Q: My husband works for a much larger company than I do. I have always been covered under his plan because it is more affordable than the one offered by my smaller company. We just received a letter from his company stating that beginning next year, if I had access to my own health insurance I can no longer be covered under his insurance. Is this legal?
A: Yes, it is legal. The ACA requires employers with 50 or more workers to offer coverage to employees and their children (until age 26), but not spouses. But most employers do still offer coverage to spouses.
According to National Business Group on Health data, four percent of their members wouldn’t offer coverage to spouses who had access to their own employer plan in 2016, while one percent wouldn’t offer coverage to spouses at all.
But a much higher percentage – more than a third of employers – are tacking on a surcharge for spouses who continue to receive spousal insurance coverage despite having the option to obtain coverage through their own employers. And this approach is gaining popularity among employers.
Since you’ll no longer have access to coverage through your husband’s job, the affordability test for your coverage will depend on what it costs to obtain coverage through your own job.

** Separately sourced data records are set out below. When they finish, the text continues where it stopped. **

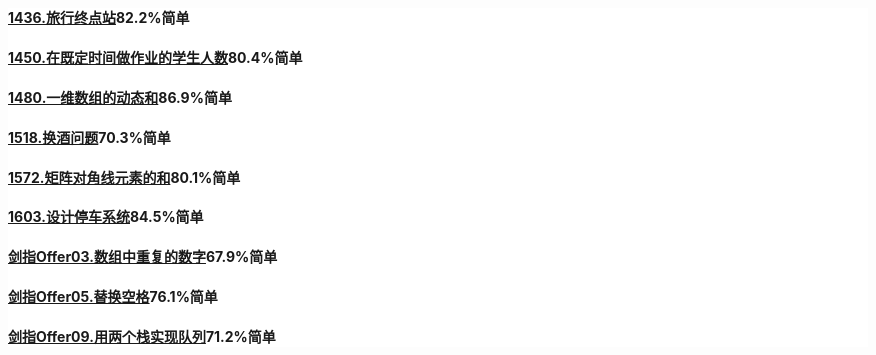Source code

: #### [1436.旅行终点站](https://leetcode-cn.com/problems/destination-city/)82.2%简单

```java

```

#### [1450.在既定时间做作业的学生人数](https://leetcode-cn.com/problems/number-of-students-doing-homework-at-a-given-time/)80.4%简单

```java

```

#### [1480.一维数组的动态和](https://leetcode-cn.com/problems/running-sum-of-1d-array/)86.9%简单

```java

```

#### [1518.换酒问题](https://leetcode-cn.com/problems/water-bottles/)70.3%简单

```java

```

#### [1572.矩阵对角线元素的和](https://leetcode-cn.com/problems/matrix-diagonal-sum/)80.1%简单

```java

```

#### [1603.设计停车系统](https://leetcode-cn.com/problems/design-parking-system/)84.5%简单

```java

```

#### [剑指Offer03.数组中重复的数字](https://leetcode-cn.com/problems/shu-zu-zhong-zhong-fu-de-shu-zi-lcof/)67.9%简单

```java

```

#### [剑指Offer05.替换空格](https://leetcode-cn.com/problems/ti-huan-kong-ge-lcof/)76.1%简单

```java

```

#### [剑指Offer09.用两个栈实现队列](https://leetcode-cn.com/problems/yong-liang-ge-zhan-shi-xian-dui-lie-lcof/)71.2%简单

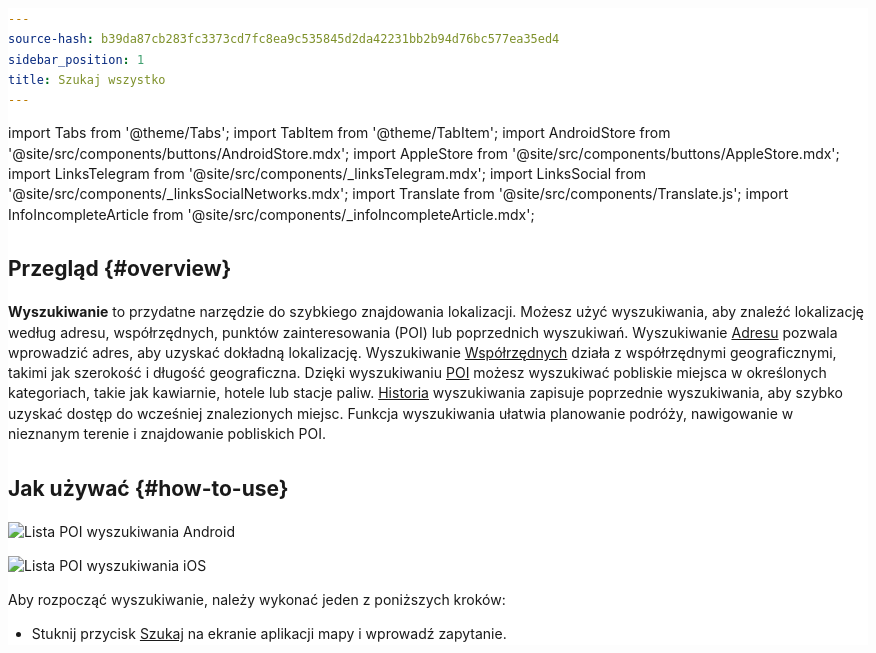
```yaml
---
source-hash: b39da87cb283fc3373cd7fc8ea9c535845d2da42231bb2b94d76bc577ea35ed4
sidebar_position: 1
title: Szukaj wszystko
---
```

import Tabs from '@theme/Tabs';
import TabItem from '@theme/TabItem';
import AndroidStore from '@site/src/components/buttons/AndroidStore.mdx';
import AppleStore from '@site/src/components/buttons/AppleStore.mdx';
import LinksTelegram from '@site/src/components/_linksTelegram.mdx';
import LinksSocial from '@site/src/components/_linksSocialNetworks.mdx';
import Translate from '@site/src/components/Translate.js';
import InfoIncompleteArticle from '@site/src/components/_infoIncompleteArticle.mdx';



<InfoIncompleteArticle/>


## Przegląd {#overview}

**Wyszukiwanie** to przydatne narzędzie do szybkiego znajdowania lokalizacji. Możesz użyć wyszukiwania, aby znaleźć lokalizację według adresu, współrzędnych, punktów zainteresowania (POI) lub poprzednich wyszukiwań. Wyszukiwanie [Adresu](#search-address) pozwala wprowadzić adres, aby uzyskać dokładną lokalizację. Wyszukiwanie [Współrzędnych](#search-coordinates) działa z współrzędnymi geograficznymi, takimi jak szerokość i długość geograficzna. Dzięki wyszukiwaniu [POI](#search-poi) możesz wyszukiwać pobliskie miejsca w określonych kategoriach, takie jak kawiarnie, hotele lub stacje paliw. [Historia](#search-history) wyszukiwania zapisuje poprzednie wyszukiwania, aby szybko uzyskać dostęp do wcześniej znalezionych miejsc. Funkcja wyszukiwania ułatwia planowanie podróży, nawigowanie w nieznanym terenie i znajdowanie pobliskich POI.


## Jak używać {#how-to-use}

<Tabs groupId="operating-systems" queryString="current-os">

<TabItem value="android" label="Android">

![Lista POI wyszukiwania Android](@site/static/img/search/poi_list_android.png)

</TabItem>

<TabItem value="ios" label="iOS">

![Lista POI wyszukiwania iOS](@site/static/img/search/poi_list_1_ios.png)  

</TabItem>

</Tabs>

Aby rozpocząć wyszukiwanie, należy wykonać jeden z poniższych kroków:

- Stuknij przycisk [Szukaj](../widgets/map-buttons.md#search) na ekranie aplikacji mapy i wprowadź zapytanie.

Assuming the portion of the premium that you’re required to pay (for yourself only) doesn’t exceed 9.86 percent of your income in 2019, and assuming the coverage your employer offers pays for at least 60 percent of the average enrollee’s medical costs and provides “substantial coverage” for inpatient and physician care (ie, meets minimum value requirements), you wouldn’t be eligible for a subsidy to purchase individual health insurance in the exchange.
But if the coverage your employer offers doesn’t meet the tests for affordability and minimum value, you’d be eligible to receive a subsidy to offset the cost of health insurance purchased through the exchange, as long as you’re a legal US resident and you qualify for a subsidy based on household income.